Scott, it's difficult to explain verbally here. I think this is were the
confusion lay. 

The design is similar to that of an external reactor, but the bottom portion
has no back pressure since it simply falls right into the sump. The reactor
can be above the water level on the side or sitting on the bottom of the
sump etc. So it can be sort of external(hang on the side of the sump) or
internal(sitting into the sump) really. You'll have a longer return tube if
you fed it back to the sump pump return.
If you use an external without a sump, the water needs to be forced back and
up to the tank. This reduces flow rate.

If you are branching and teeing off a return pump that has plenty of excess
flow, and you use this flow, then reduced flow not an issue.

You can make a U shaped loop in the return pump for the CO2 reactor if you
want. But unless you have a solenoid(40-80$), the CO2 cannot be turn on or
off at night or used with a controller. You also will need and should have a
GOOD check valve due to the back pressure created in the pressurized set up.
These are two things folks have issue with but if you are a good DIYer
generally you wouldn't want to buy a solenoid/check valve but you might not
care about having the CO2 on 24/7 or not using a controller etc. The design
I use and many other makers allows for controllers/semi automated use
without solenoids/check valves in some cases.

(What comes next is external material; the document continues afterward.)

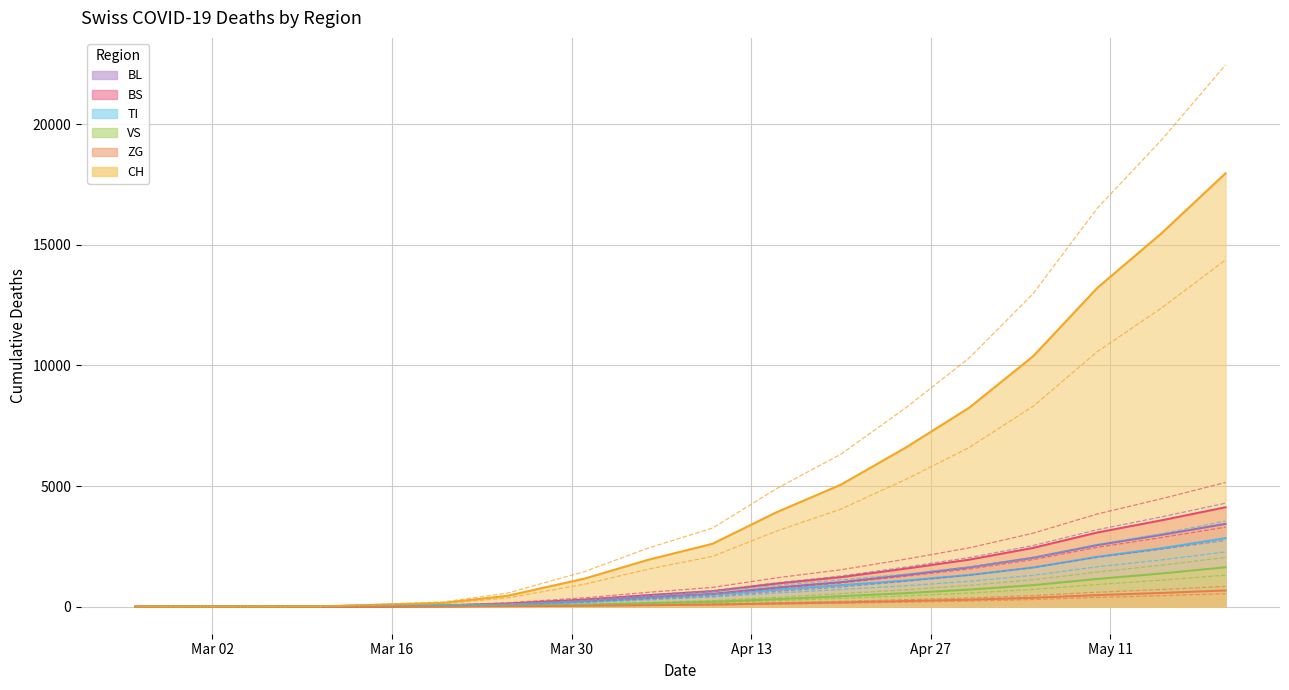

The TI series shows -1047.7 at 2020-02-25. True or false?

False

A tee off design from the return pump might be suitable for some folks. I
don't like solenoids/check valves and want to be able to turn the CO2 off at
night like many folks. Using a powerhead to accomplish the same thing is a
better and less costly design. The added impeller atomization of the CO2 gas
prior to going to the reaction tube improves the efficiency and reduces the
size needed for the reactor.

It gets down to the right design for the user's desires.
I was thinking about comparing an independent hang off the back external
model vs a sump model sitting in the sump.